最大の都市は港町のラゴスで、約1000万の人口を有する、この国の経済の中心地です。かつてはラゴスに首都がありましたが、1991年に、首都を内陸部のアブジャに移しました。それは民族間の対立をなくすためで、どの民族にも属さない土地で、国土のほぼ中央に位置することにより決まりました。その都心部のマスタープランを作成したのは、日本人建築家の丹下健三です。
成長が期待される映画産業とIT産業
ナイジェリアは映画産業が盛んで、「ノリウッド」(ナイジェリアとハリウッドの合成語)と呼ばれています。年間2000本以上制作されているといい、その数はインドに次いで世界第2です。
また、ヤバ地区にはシリコンバレー帰りの起業家が集まり、「ヤバコンバレー」と呼ばれています。州政府は光ファイバーを敷設するなどインターネット環境を整備しています。

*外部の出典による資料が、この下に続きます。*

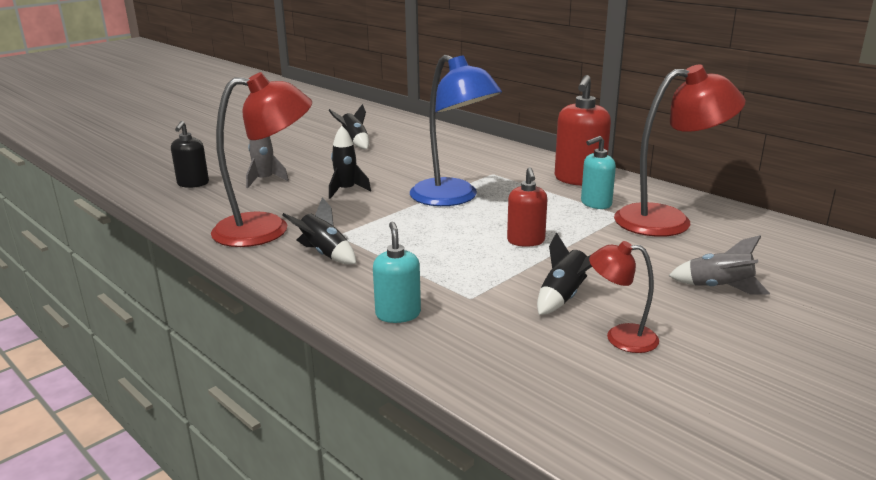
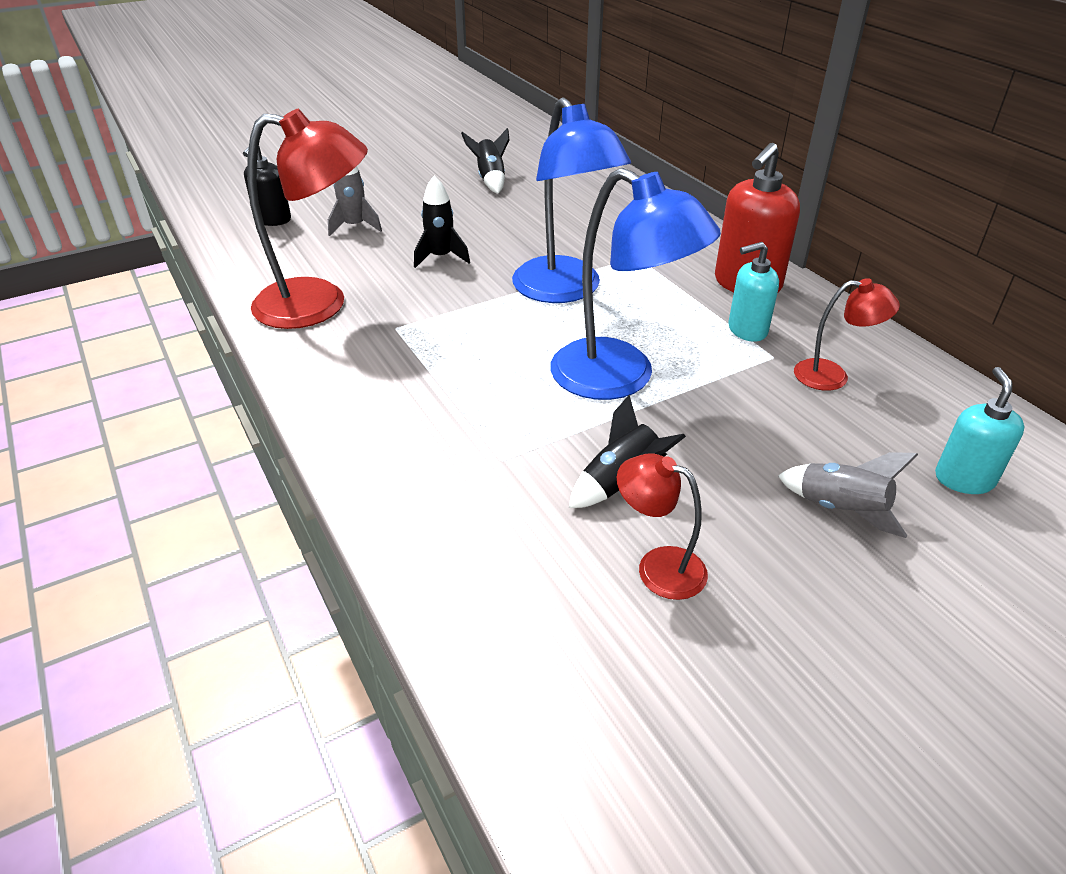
camera: 15 degrees right, 15 degrees up
black rocket [282,197,356,264] -> none
turquoise soap dispenser [373,222,421,323] -> turquoise soap dispenser moved to [935,367,1024,494]
red soap dispenser [507,167,547,247] -> blue lamp [550,168,721,400]
red lamp [614,64,746,237] -> red lamp [794,278,900,391], size x0.51

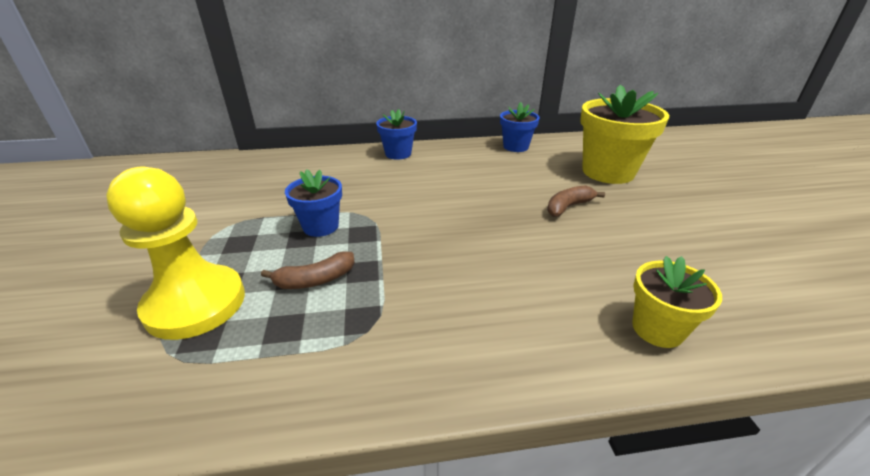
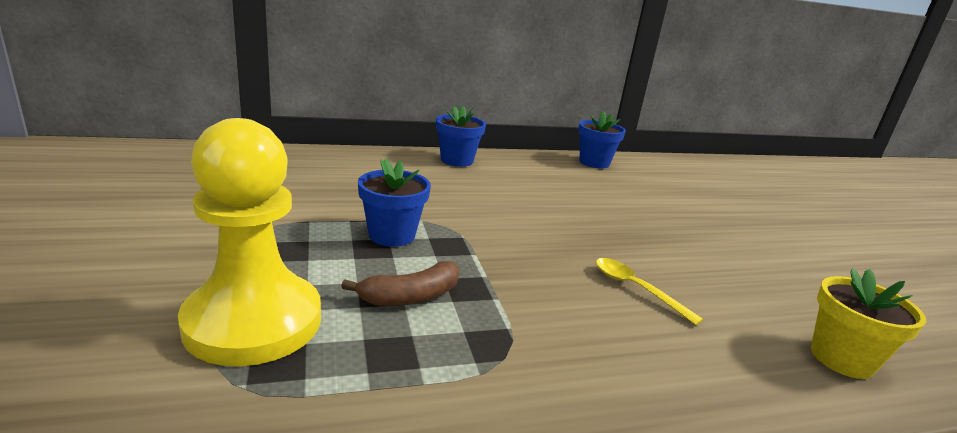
camera: 10 degrees left, 10 degrees down
brown banana [547,185,605,217] -> none
yellow flower pot [580,84,669,184] -> none
none -> yellow spoon [596,258,704,325]

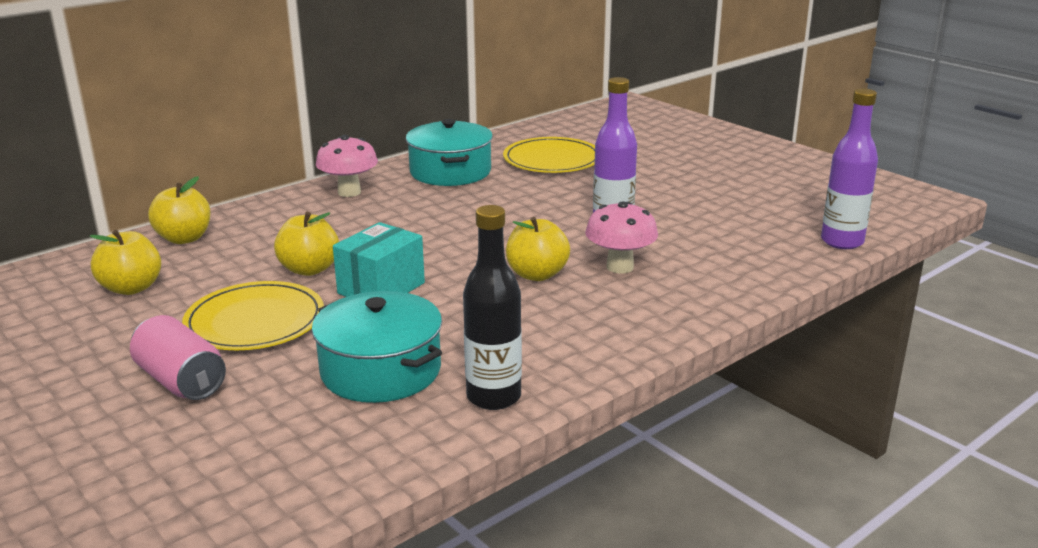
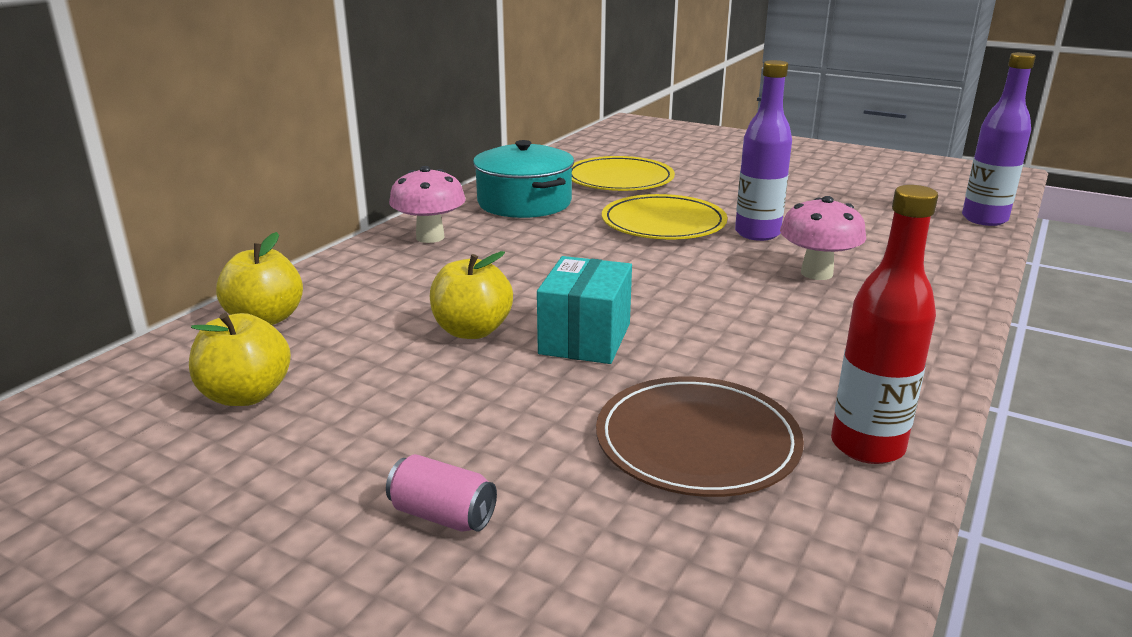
camera: 20 degrees left, 0 degrees up
pink can [130,315,226,400] -> pink can [386,454,497,531], size x0.65
yellow plate [182,281,324,350] -> yellow plate moved to [602,194,727,240]
turquoise pot [312,291,442,403] -> brown plate [596,377,804,497]
black bottle [463,205,522,410] -> red bottle [831,185,938,464]
yellow apple [506,217,570,281] -> none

2018年にはグーグルとメタ(旧フェイスブック)が進出しました。
その一方、スラムが拡大しており、交通渋滞もひどく、治安もよくありません。
ナイジェリアの企業では女性幹部の割合が高いです。アフリカ最大のEコマース企業JumiaのCEOが女性であるほか、中堅企業の部長職以上の女性の割合は38%で、世界第3位であるといいます。
西アフリカでエボラ出血熱が流行った際、ナイジェリアはそれを逸早く封じ込めました。その時の保菌者の追跡法は、後にアメリカ合衆国も参考にしたといわれています。
ナイジェリア連邦共和国
面積:92.4万km2 首都:アブジャ
人口:2億1946.4万 通貨:ナイラ
言語:英語(公用語)、ヨルバ語などの民族語
宗教:イスラーム53.5%、カトリック10.6%、その他のキリスト教35.3%
隣接:ベナン、ニジェール、チャド、カメルーン
(注)『2022 データブックオブ・ザ・ワールド』(二宮書店)、CIA The World Factbook(2022年2月時点)を参照
(本稿は、『読むだけで世界地図が頭に入る本』から抜粋・編集したものです。)